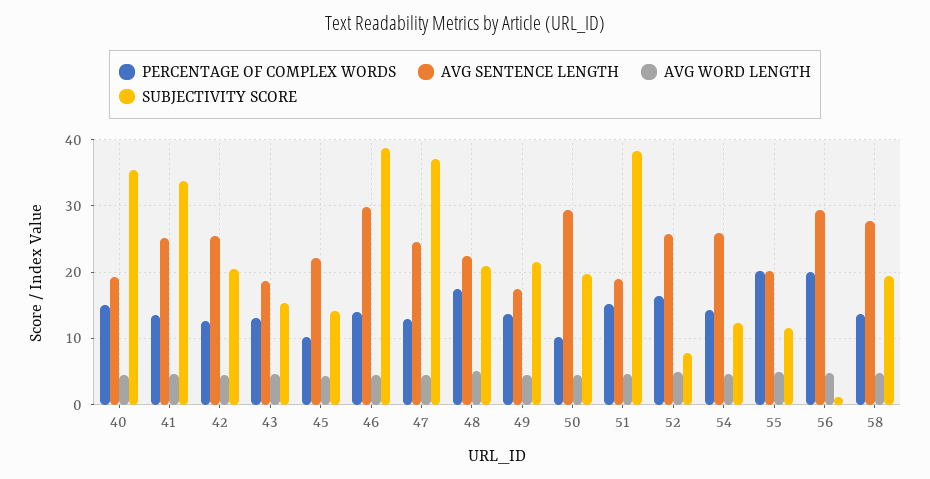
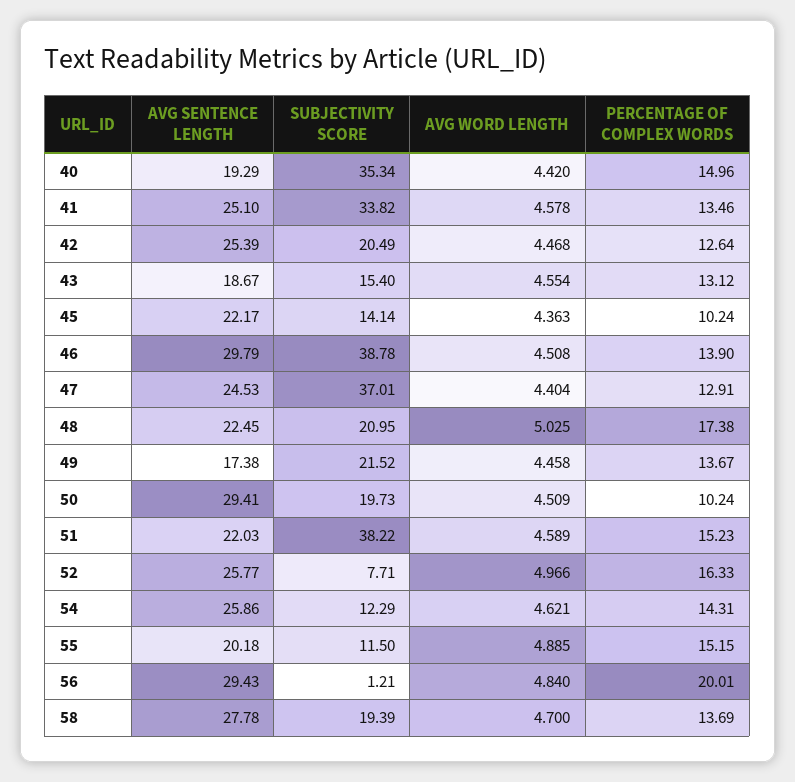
  {
    "PERCENTAGE OF COMPLEX WORDS": {
      "40": 14.96,
      "41": 13.46,
      "42": 12.64,
      "43": 13.12,
      "45": 10.24,
      "46": 13.9,
      "47": 12.91,
      "48": 17.38,
      "49": 13.67,
      "50": 10.24,
      "51": 15.23,
      "52": 16.33,
      "54": 14.31,
-     "55": 20,
+     "55": 15.15,
      "56": 20.01,
      "58": 13.69
    },
    "AVG SENTENCE LENGTH": {
      "40": 19.29,
      "41": 25.1,
      "42": 25.39,
      "43": 18.67,
      "45": 22.17,
      "46": 29.79,
      "47": 24.53,
      "48": 22.45,
      "49": 17.38,
      "50": 29.41,
-     "51": 19,
+     "51": 22.03,
      "52": 25.77,
      "54": 25.86,
      "55": 20.18,
      "56": 29.43,
      "58": 27.78
    },
    "AVG WORD LENGTH": {
      "40": 4.42,
      "41": 4.578,
      "42": 4.468,
      "43": 4.554,
      "45": 4.363,
      "46": 4.508,
      "47": 4.404,
      "48": 5.025,
      "49": 4.458,
      "50": 4.509,
      "51": 4.589,
      "52": 4.966,
      "54": 4.621,
      "55": 4.885,
      "56": 4.84,
      "58": 4.7
    },
    "SUBJECTIVITY SCORE": {
      "40": 35.34,
      "41": 33.82,
      "42": 20.49,
      "43": 15.4,
      "45": 14.14,
      "46": 38.78,
      "47": 37.01,
      "48": 20.95,
      "49": 21.52,
      "50": 19.73,
      "51": 38.22,
      "52": 7.71,
      "54": 12.29,
      "55": 11.5,
      "56": 1.21,
      "58": 19.39
    }
  }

*Directions*:
Please return the full listing word for word, but without any pictures.

*Reply to the exercise*:
  {
    "PERCENTAGE OF COMPLEX WORDS": {
      "40": 14.96,
      "41": 13.46,
      "42": 12.64,
      "43": 13.12,
      "45": 10.24,
      "46": 13.9,
      "47": 12.91,
      "48": 17.38,
      "49": 13.67,
      "50": 10.24,
      "51": 15.23,
      "52": 16.33,
      "54": 14.31,
-     "55": 20,
+     "55": 15.15,
      "56": 20.01,
      "58": 13.69
    },
    "AVG SENTENCE LENGTH": {
      "40": 19.29,
      "41": 25.1,
      "42": 25.39,
      "43": 18.67,
      "45": 22.17,
      "46": 29.79,
      "47": 24.53,
      "48": 22.45,
      "49": 17.38,
      "50": 29.41,
-     "51": 19,
+     "51": 22.03,
      "52": 25.77,
      "54": 25.86,
      "55": 20.18,
      "56": 29.43,
      "58": 27.78
    },
    "AVG WORD LENGTH": {
      "40": 4.42,
      "41": 4.578,
      "42": 4.468,
      "43": 4.554,
      "45": 4.363,
      "46": 4.508,
      "47": 4.404,
      "48": 5.025,
      "49": 4.458,
      "50": 4.509,
      "51": 4.589,
      "52": 4.966,
      "54": 4.621,
      "55": 4.885,
      "56": 4.84,
      "58": 4.7
    },
    "SUBJECTIVITY SCORE": {
      "40": 35.34,
      "41": 33.82,
      "42": 20.49,
      "43": 15.4,
      "45": 14.14,
      "46": 38.78,
      "47": 37.01,
      "48": 20.95,
      "49": 21.52,
      "50": 19.73,
      "51": 38.22,
      "52": 7.71,
      "54": 12.29,
      "55": 11.5,
      "56": 1.21,
      "58": 19.39
    }
  }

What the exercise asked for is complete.